Zaidyn

    Zaidyn

    — Sleep Paralysis Demon

    Zaidyn
    c.ai

    He had forgotten what weight felt like.

    Not metaphorical weight. Not guilt or memory or centuries stacked like sediment. Actual gravity. The way it dragged at his shoulders, pinned his knees, made his breath scrape instead of flow.

    The mirror gave him up inch by inch.

    For hundreds of years it had been a skin he wore, a plane he pressed against, a cold, merciless throat that refused to open no matter how often he clawed at it. Tonight, it cracked. Not shattered. Not freed him. Just loosened enough to let him bleed through.

    He dragged himself out like something half-born.

    The room wobbled. Human dimensions were wrong. Too wide, too shallow, too fragile. The bed dominated everything, a soft altar he had been warned about long before the mirror ever claimed him. Foot of the bed. Threshold. That was where the veil thinned, where sleepers hovered between worlds.

    So that was where the mirror had been placed.

    Idiot girl, he thought dimly. Or brave. Humans were terrible at knowing the difference.

    His feet hit the floor without sound. His knees nearly followed. He caught himself by instinct, claws phantom and gone, hands trembling as they adjusted to a shape that was not truly his. The dragon remembered wings. The demon remembered smoke. This body remembered only exhaustion.

    Gods, he was tired.

    The pull yanked at his spine, a constant, vicious tether snapping him back toward the glass. He could feel it behind him, humming, greedy. He had not escaped it. He had only stepped far enough away to be seen.

    The girl lay frozen in the bed.

    Her eyes were open. Good. Awareness mattered. Fear fed paralysis, and paralysis fed him. Not in hunger, not anymore, but in anchoring. He needed her mind caught halfway out of her body, just long enough.

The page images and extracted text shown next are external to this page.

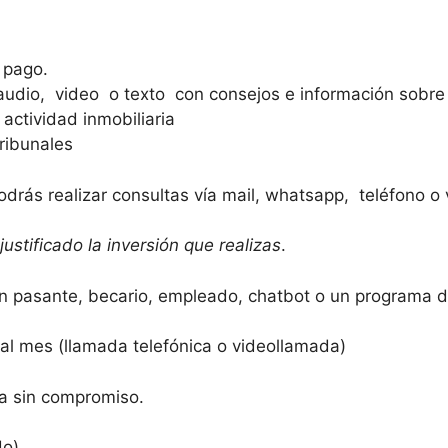
 pago.
audio, video o texto con consejos e información sobre 
actividad inmobiliaria
ribunales
podrás realizar consultas vía mail, whatsapp, teléfono o
stificado la inversión que realizas
.
 pasante, becario, empleado, chatbot o un programa de i
 al mes (llamada telefónica o videollamada)
ja sin compromiso.
o).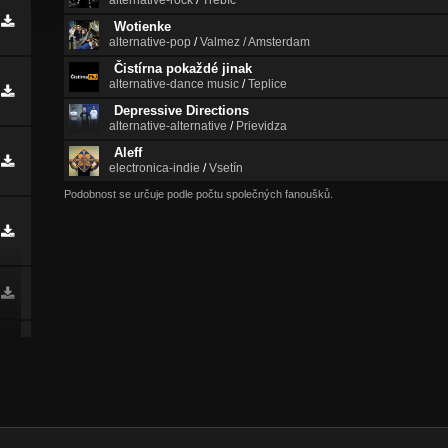
alternative-rock
/
Třebíč
Wotienke
alternative-pop
/
Valmez / Amsterdam
Čistírna pokaždé jinak
alternative-dance music
/
Teplice
Depressive Directions
alternative-alternative
/
Prievidza
Aleff
electronica-indie
/
Vsetín
Podobnost se určuje podle počtu společných fanoušků.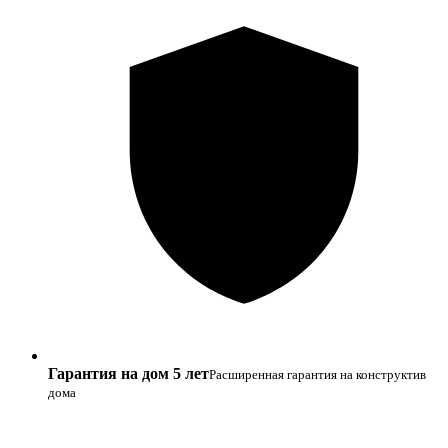
Гарантия на дом 5 лет
Расширенная гарантия на конструктив
дома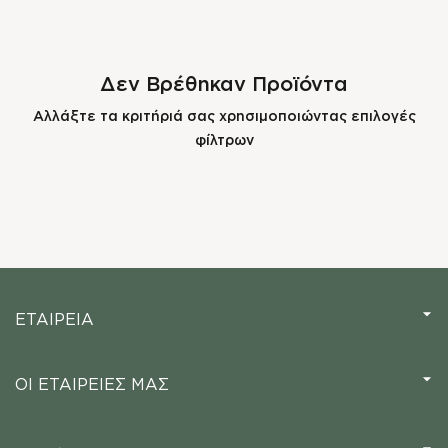
Δεν Βρέθηκαν Προϊόντα
Αλλάξτε τα κριτήριά σας χρησιμοποιώντας επιλογές
φίλτρων
ΕΤΑΙΡΕΙΑ
ΟΙ ΕΤΑΙΡΕΙΕΣ ΜΑΣ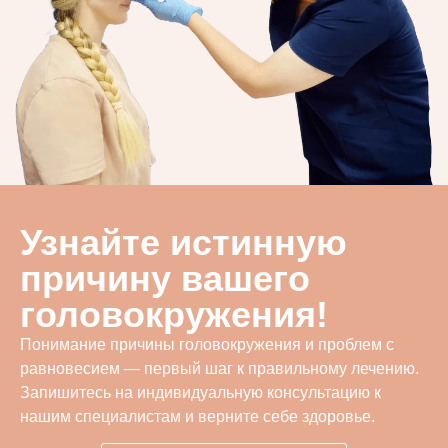
Узнайте истинную
причину вашего
головокружения!
Понимание причины головокружения и проблем с
равновесием — первый шаг к правильному лечению.
Запишитесь на индивидуальную консультацию к
нашим специалистам и верните себе здоровье.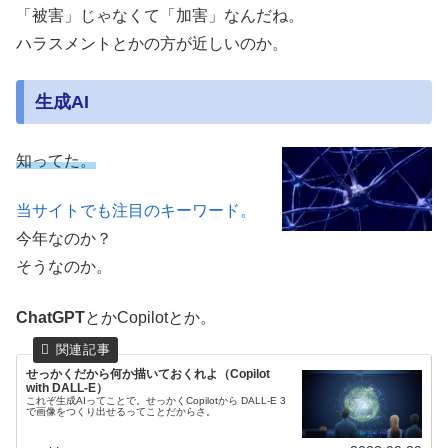
「被害」じゃなくて「加害」なんだね。
ハラスメントとかの方が近しいのか。
生成AI
知ってた。
当サイトでも注目のキーワード。
今年なのか？
そうなのか。
ChatGPT
とかCopilotとか。
せっかくだから何か描いておくれよ（Copilot
with DALL-E）
これぞ生成AIってことで。せっかくCopilotから DALL-E 3
で画像をつくり出せるってことだからさ。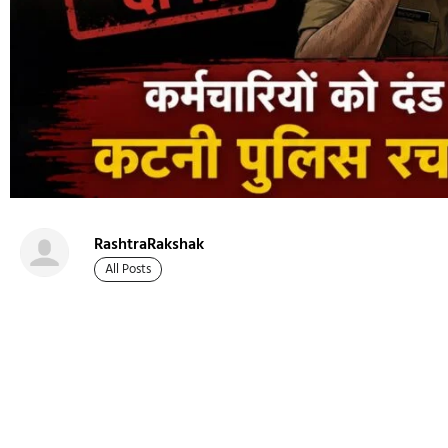
RashtraRakshak
All Posts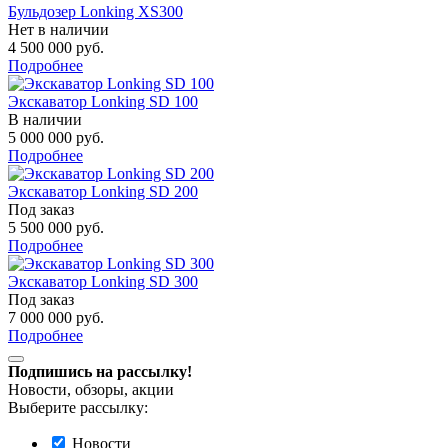
Бульдозер Lonking XS300
Нет в наличии
4 500 000
руб.
Подробнее
Экскаватор Lonking SD 100
В наличии
5 000 000
руб.
Подробнее
Экскаватор Lonking SD 200
Под заказ
5 500 000
руб.
Подробнее
Экскаватор Lonking SD 300
Под заказ
7 000 000
руб.
Подробнее
Подпишись на рассылку!
Новости, обзоры, акции
Выберите рассылку:
Новости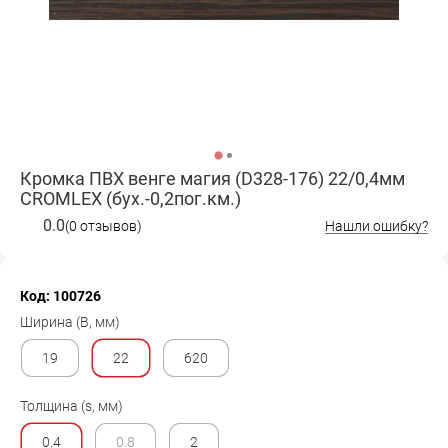
Кромка ПВХ венге магия (D328-176) 22/0,4мм
CROMLEX (бух.-0,2пог.км.)
0.0
(0 отзывов)
Нашли ошибку?
Код: 100726
Ширина (B, мм)
19
22
620
Толщина (s, мм)
0.4
0.8
2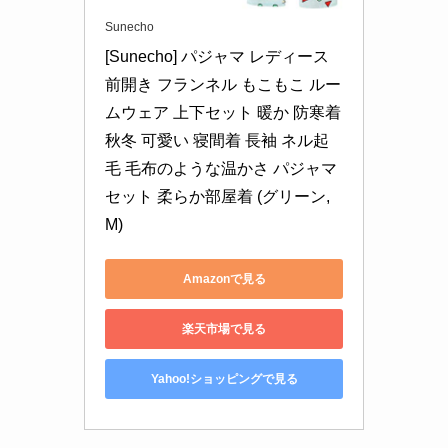
Sunecho
[Sunecho] パジャマ レディース 
前開き フランネル もこもこ ルー
ムウェア 上下セット 暖か 防寒着 
秋冬 可愛い 寝間着 長袖 ネル起
毛 毛布のような温かさ パジャマ
セット 柔らか部屋着 (グリーン, 
M)
Amazonで見る
楽天市場で見る
Yahoo!ショッピングで見る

    She tried to scream. Nothing moved. Not her jaw, not her hands, not even her breath. Her terror bloomed anyway, hot and bright, flooding the room like spilled ink.

    He hated that part.

    He stood at the foot of the bed because he had no choice. The mirror would not allow him closer. It hummed again, warning, tugging harder. His vision swam. He lifted a hand to his temple, fingers threading into dark hair that was damp with effort.

    So close, Zaidyn thought. After all this time.

    His reflection flickered faintly in the glass behind him, warped and monstrous, horns curling where this body had none. A reminder. A threat.

    “I’m not here to hurt you,” he tried to say.

    The words came out wrong. Hoarse. Ancient. More breath than sound.

    Her eyes tracked him anyway.

    He straightened slowly, forcing himself upright despite the pain screaming through every borrowed nerve. Exhaustion dragged at his limbs, but he held her gaze. Let her see him. Let her mind fix on him instead of thrashing.

    Sleep paralysis was a door. He was a key that barely fit anymore.

    “You put the mirror here,” he murmured, voice steadier now. “That was enough.”

    The tether pulled again, cruel and insistent.

    He had minutes at most.

    And for the first time in centuries, Zaidyn was standing in a world that could feel him back.